具体的には、新入社員のデータと受け入れ部署の従業員データを掛け合わせて、新入社員に適した配属先をマッチングするシステムです。
また、このシステムを使って、新入社員の立ち上がりがスムーズになりやすいメンターの選定や指導の仕方の提案も行っています。
データ活用によって、新入社員一人ひとりの特性を上手く捉えて、満足度の高い配属決めを実現しています。
▼「メンター」についてさらに詳しく
メンター制度とは?OJTとコーチングとの違いや必要性についてご紹介
データドリブン人事の導入事例:株式会社サイバーエージェント「人事評価の運用に活用」
株式会社サイバーエージェントの人事部では、目標管理に目標設定から評価までを行えるシステムを導入しました。
その結果、目標の共有がしっかり行え、評価に納得感が生まれました。
また、システム化で管理の手間が減り、その分、従業員が自身の目標に集中し、目標の意識を高められるようになりました。
人事側も評価集計の作業が楽になり、より創造性の高い仕事に時間を割けるようになった、など多方面に効果が現れています。

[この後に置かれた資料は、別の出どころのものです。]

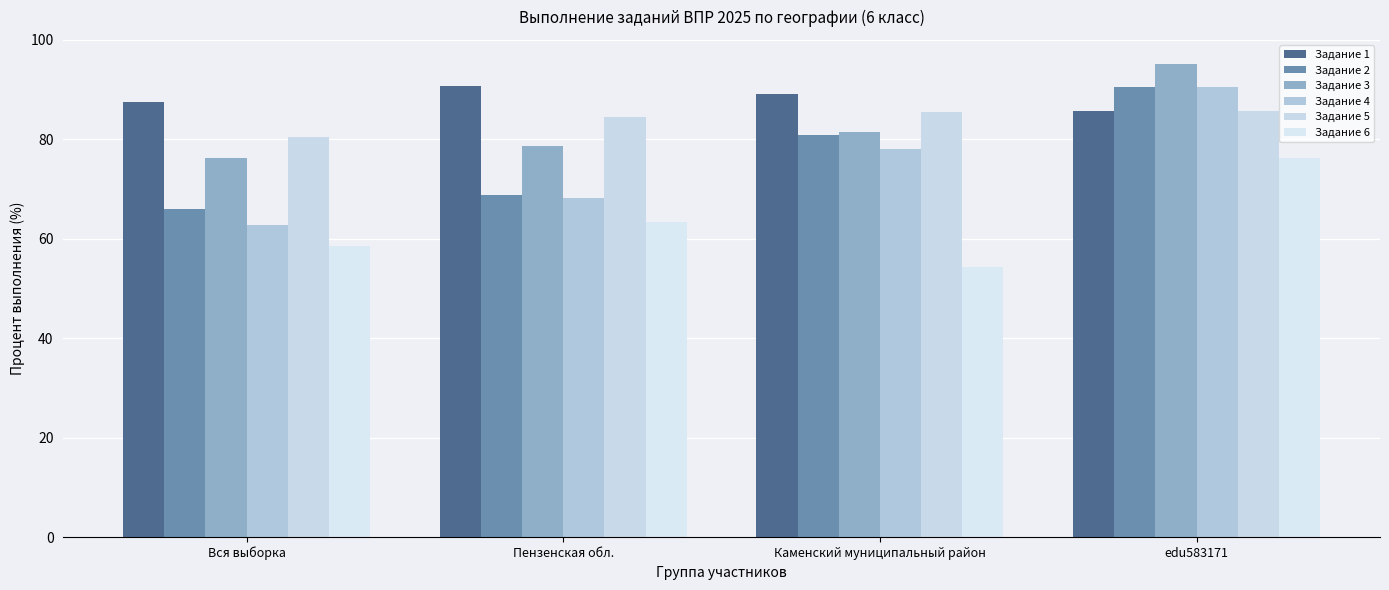

Where is Задание 4 nearest to the value 76?

Каменский муниципальный район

株式会社サイバーエージェントの「HRBrain」導入事例についてさらに詳しく
⇒「株式会社サイバーエージェント 導入事例」
データドリブン人事の導入事例:株式会社クリーク・アンド・リバー「コミュニケーション活性化に活用」
株式会社クリーク・アンド・リバーでは、評価結果や1on1の履歴管理をシステム上で実施しています。

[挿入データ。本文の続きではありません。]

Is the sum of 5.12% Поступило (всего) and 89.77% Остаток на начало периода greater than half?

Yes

上司はシステム上の履歴を見て部下との1on1を行うため、コミュニケーションの活性化にもつながっています。
また、従業員はPCに触れる機会が少ない場合もあるため、会話履歴を効率よく蓄積させるために、スマートフォンから気軽にアクセスできる環境を整えました。
データの蓄積が良いコミュニケーションを生み、それがまたデータとして蓄積される、データ活用が好循環を生み出しています。
▼「1on1」についてさらに詳しく
1on1とは? 従来の面談との違いや効果を高めるコツ
「1on1は何のためにやるのか?」効果的な進め方や浸透方法について
⇒「1on1ミーティング入門書〜1on1を雑談で終わらせないためには〜」資料ダウンロード
データドリブン人事(データドリブンHR)を活用して強い組織作りに役立てよう
データドリブン人事は、人事業務を効率化する手法ではなく、人事の判断を見直すための考え方です。
採用や育成、配置、評価といった判断をデータと結びつけることで、個人の感覚に頼りすぎない施策の検討に役立ちます。
一方で、ツールや分析だけを目的にすると、現場で使われなくなることもあるため注意が必要です。自社の課題に合ったテーマから取り組み、現場や経営と対話を重ねながら進めることで、施策が組織に根づきやすくなります。
自社の取り組みに沿ったシステムやツールを取り入れながら、日々の人事判断を見直す手段としてデータドリブン人事を活用していきましょう。